__EXERCISE BRIEF__
Render this sentence from the biographical note on Karen Barad below into Spanish: "Barad holds a PhD in theoretical particle physics and quantum field theory."

__TEXT SEGMENT__
--- START ---

Karen Barad is Professor of Feminist Studies, Philosophy, and History of Consciousness at the University of California at Santa Cruz. Barad is also affiliated with the program in Critical Race and Ethnic Studies, and is the Director of the Graduate Training Program for the Science & Justice Research Center. Barad holds a PhD in theoretical particle physics and quantum field theory. Barad held a tenured appointment in a physics department before moving into more interdisciplinary spaces. Barad is the author of Meeting the Universe Halfway: Quantum Physics and the Entanglement of Matter and Meaning (Duke University Press, 2007), and numerous articles drawing from the fields of physics, philosophy, science studies, poststructuralist theory, deconstruction, and feminist and queer theory.

--- END ---

(Stored items)
--- START ---

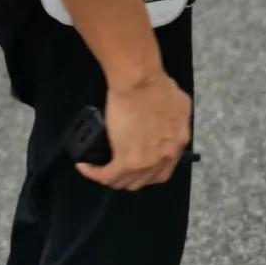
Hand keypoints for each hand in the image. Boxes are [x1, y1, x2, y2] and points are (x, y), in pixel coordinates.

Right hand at [77, 71, 191, 190]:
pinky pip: (107, 176)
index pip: (165, 169)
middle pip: (145, 180)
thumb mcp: (179, 101)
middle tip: (116, 166)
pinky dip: (94, 174)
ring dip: (112, 178)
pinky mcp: (126, 161)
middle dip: (130, 177)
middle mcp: (166, 157)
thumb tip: (166, 123)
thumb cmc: (157, 84)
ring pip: (126, 182)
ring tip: (101, 169)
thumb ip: (175, 118)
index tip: (136, 162)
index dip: (149, 170)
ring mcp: (147, 161)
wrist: (140, 82)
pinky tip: (86, 167)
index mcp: (179, 142)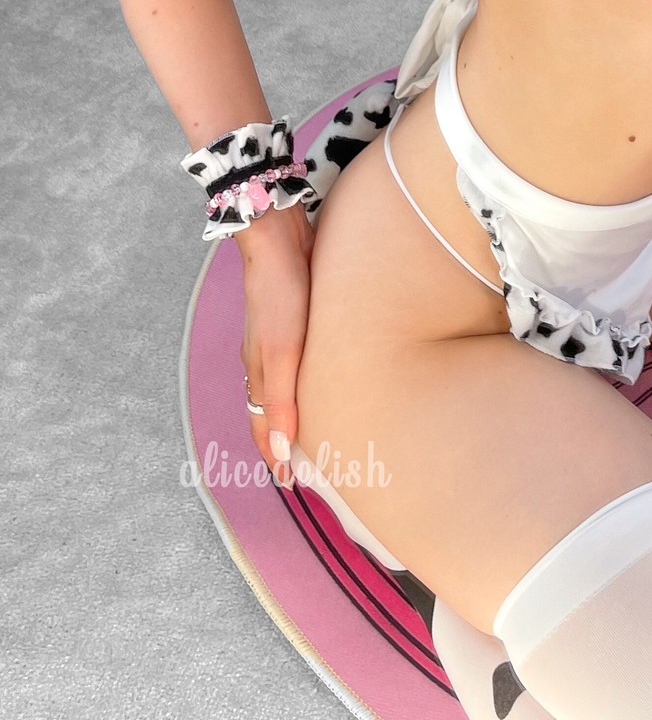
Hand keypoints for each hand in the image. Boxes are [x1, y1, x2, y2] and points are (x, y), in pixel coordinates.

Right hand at [239, 204, 314, 489]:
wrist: (278, 235)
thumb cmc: (279, 294)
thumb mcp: (281, 351)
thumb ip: (281, 399)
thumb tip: (281, 450)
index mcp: (258, 372)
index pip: (263, 427)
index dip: (275, 456)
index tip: (291, 484)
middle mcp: (265, 359)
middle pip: (271, 410)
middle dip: (283, 439)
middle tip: (308, 465)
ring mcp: (279, 337)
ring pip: (285, 385)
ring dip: (296, 410)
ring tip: (318, 428)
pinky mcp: (296, 316)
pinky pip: (299, 360)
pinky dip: (305, 380)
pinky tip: (324, 375)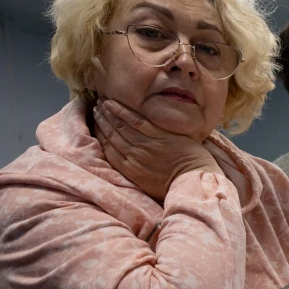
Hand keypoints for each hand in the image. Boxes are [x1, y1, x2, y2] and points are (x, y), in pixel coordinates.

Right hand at [92, 99, 220, 201]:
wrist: (193, 181)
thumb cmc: (173, 185)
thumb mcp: (147, 185)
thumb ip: (134, 172)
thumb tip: (124, 161)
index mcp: (129, 170)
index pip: (108, 149)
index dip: (99, 134)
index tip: (94, 124)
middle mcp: (133, 156)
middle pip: (111, 135)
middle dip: (101, 121)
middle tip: (95, 109)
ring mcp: (146, 145)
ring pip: (120, 126)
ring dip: (109, 113)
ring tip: (102, 103)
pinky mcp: (159, 136)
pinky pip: (136, 121)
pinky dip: (123, 111)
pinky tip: (114, 103)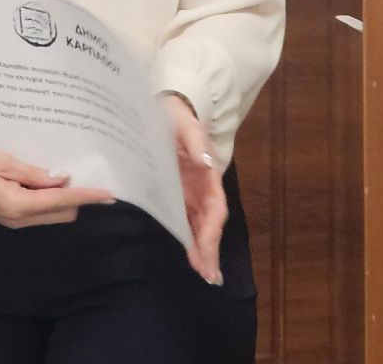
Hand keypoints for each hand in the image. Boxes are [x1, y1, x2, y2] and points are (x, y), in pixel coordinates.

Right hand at [0, 147, 113, 228]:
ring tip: (61, 175)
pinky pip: (42, 212)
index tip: (108, 193)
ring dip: (63, 199)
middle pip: (63, 214)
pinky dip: (51, 200)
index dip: (86, 196)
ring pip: (54, 214)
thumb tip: (62, 180)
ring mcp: (17, 222)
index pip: (61, 201)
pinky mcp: (14, 218)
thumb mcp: (4, 161)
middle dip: (77, 198)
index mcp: (18, 205)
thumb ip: (34, 173)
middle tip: (80, 173)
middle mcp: (21, 220)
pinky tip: (46, 183)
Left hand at [161, 93, 226, 283]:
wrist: (167, 108)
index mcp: (207, 173)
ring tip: (204, 273)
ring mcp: (189, 190)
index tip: (206, 248)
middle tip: (209, 275)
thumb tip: (207, 163)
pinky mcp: (176, 191)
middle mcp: (201, 186)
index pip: (215, 206)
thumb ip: (195, 140)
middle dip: (210, 249)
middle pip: (209, 222)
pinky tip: (188, 254)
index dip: (212, 229)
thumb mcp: (185, 123)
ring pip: (198, 224)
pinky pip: (183, 217)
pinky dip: (187, 237)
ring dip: (201, 249)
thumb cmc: (177, 115)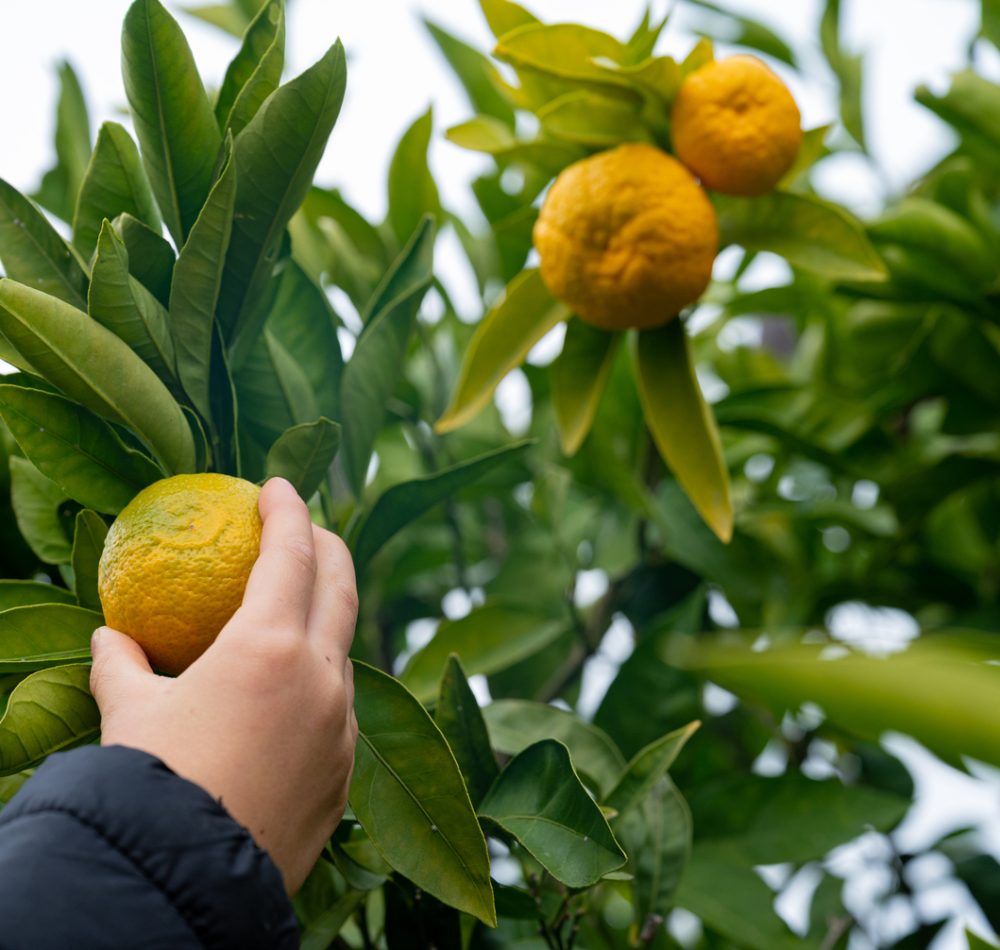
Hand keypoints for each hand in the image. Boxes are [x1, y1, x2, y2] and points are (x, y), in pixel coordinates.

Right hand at [90, 476, 358, 893]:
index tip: (280, 485)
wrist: (186, 887)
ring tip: (299, 613)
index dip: (288, 511)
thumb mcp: (127, 716)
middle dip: (329, 545)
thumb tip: (112, 638)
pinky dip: (320, 687)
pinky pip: (340, 713)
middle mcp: (322, 680)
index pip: (291, 554)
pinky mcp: (345, 775)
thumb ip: (121, 666)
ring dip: (326, 621)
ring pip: (344, 653)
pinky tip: (290, 700)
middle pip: (343, 587)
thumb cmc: (150, 788)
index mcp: (272, 648)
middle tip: (309, 527)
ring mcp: (343, 729)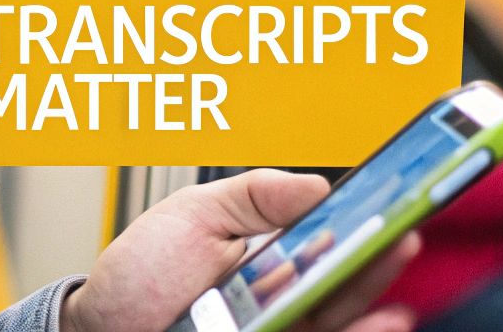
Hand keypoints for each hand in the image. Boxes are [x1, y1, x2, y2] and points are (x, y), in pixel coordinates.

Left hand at [59, 169, 418, 331]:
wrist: (100, 328)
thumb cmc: (140, 275)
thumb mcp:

--- END ---

__RESPONSE__
Barad tiene un doctorado en física teórica de partículas y teoría cuántica de campos.